Il ne provoque pas, ne déborde pas, ne rate pas. Il exécute.
Ce spectacle trop propre ressemble d’ailleurs un peu au monde de l’entreprise.
On ne s’engueule plus : on partage un désaccord. On ne se heurte plus : on confronte les points de vue. On polit, neutralise, arrondit. On gomme les angles en dégageant la part de hasard et ceinturant l’échec.
Bref, rien ne dépasse.
Et à force de ne plus vouloir que rien dépasse, plus grand-chose ne nous emporte non plus. C’est aussi ça que je reproche aux drones : ils font tout bien.
Moi, j’aime le feu d’artifice précisément parce qu’il en fait trop.

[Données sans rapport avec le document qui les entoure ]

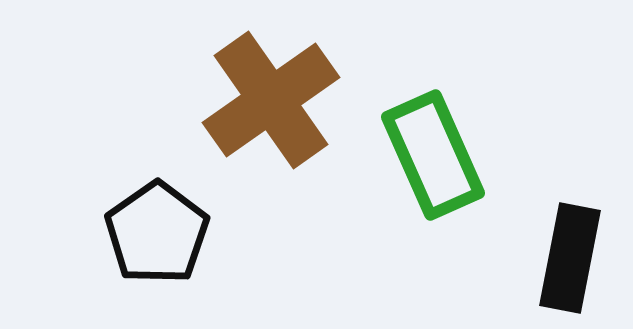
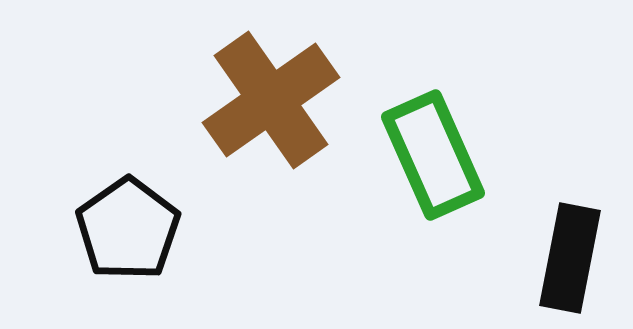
black pentagon: moved 29 px left, 4 px up
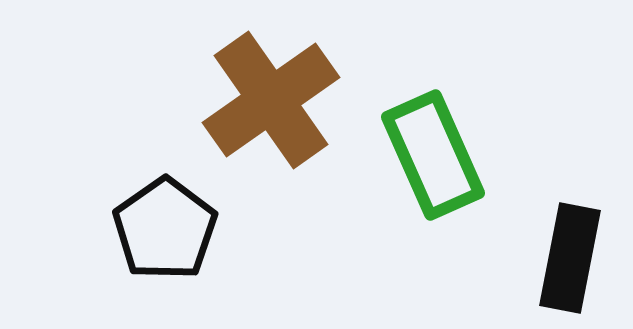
black pentagon: moved 37 px right
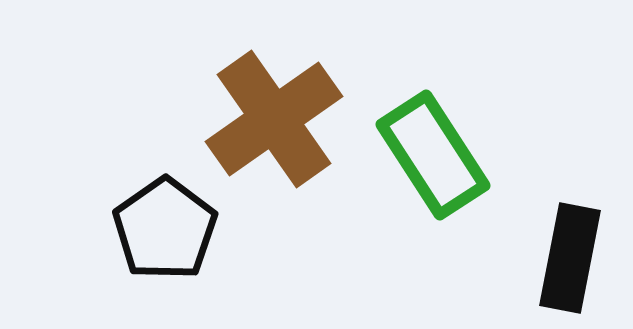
brown cross: moved 3 px right, 19 px down
green rectangle: rotated 9 degrees counterclockwise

La pétarade, la fumée, l’excès, l’attente un peu bonniche du bouquet final, et surtout comprendre immédiatement quand il est là.
Ce truc parfaitement déraisonnable qui coûte une fortune pour disparaître en dix minutes et dont personne ne songe à demander s’il était intelligent.
Le drone, lui, est propre, précis, méticuleux, silencieux, réutilisable et parfaitement programmable.
Il fait tout bien. Il a bien pigé son époque.
Il ne lui manque qu’un seul défaut : foutre le feu.
L'Alchimiste, qui a le feu au plancher.